No. Token counts, costs, latency, model usage, and all operational metrics are always captured regardless of logging settings. Only prompt/response content is affected.
Is ZDR reversible?
Is ZDR reversible?
No. ZDR is intentionally irreversible to provide a compliance guarantee. If you need flexibility, use per-key logging controls instead.
How do I verify ZDR is working?
How do I verify ZDR is working?
After enabling ZDR, check the Logs view for any new request.

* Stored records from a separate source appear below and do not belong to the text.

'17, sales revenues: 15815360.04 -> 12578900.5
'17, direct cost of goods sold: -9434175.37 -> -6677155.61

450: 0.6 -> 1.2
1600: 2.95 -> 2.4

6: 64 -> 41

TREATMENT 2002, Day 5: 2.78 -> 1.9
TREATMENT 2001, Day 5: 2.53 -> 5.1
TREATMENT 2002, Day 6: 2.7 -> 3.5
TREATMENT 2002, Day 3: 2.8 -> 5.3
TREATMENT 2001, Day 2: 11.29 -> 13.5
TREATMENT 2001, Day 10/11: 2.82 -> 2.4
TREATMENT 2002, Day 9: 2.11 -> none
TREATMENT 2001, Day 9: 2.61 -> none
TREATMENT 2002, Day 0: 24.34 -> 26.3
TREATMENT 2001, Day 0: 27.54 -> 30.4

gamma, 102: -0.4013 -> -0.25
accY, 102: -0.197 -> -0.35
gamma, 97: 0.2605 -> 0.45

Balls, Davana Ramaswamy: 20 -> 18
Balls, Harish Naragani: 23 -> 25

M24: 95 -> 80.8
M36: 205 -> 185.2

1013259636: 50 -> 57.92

You will see telemetry data (tokens, cost, latency, model) but the Messages tab will show no content. This confirms payload data is not being captured.
Does ZDR prevent the LLM provider from seeing my data?
Does ZDR prevent the LLM provider from seeing my data?
No. ZDR controls what Requesty stores. Your prompts and responses still travel to the LLM provider for inference. To control provider-side data handling, use the Approved Models data policy filters to restrict your organization to zero-retention, no-training providers. For the strongest guarantee, use BYOK with a custom data processing agreement with your provider.
Does enabling ZDR automatically restrict which models I can use?
Does enabling ZDR automatically restrict which models I can use?
No. ZDR and Approved Models are independent controls. ZDR governs Requesty-side storage. Approved Models governs which providers your team can send requests to. For end-to-end privacy, enable ZDR and restrict approved models to zero-retention providers using the data policy filter or the “ZDR Only” quick-start preset.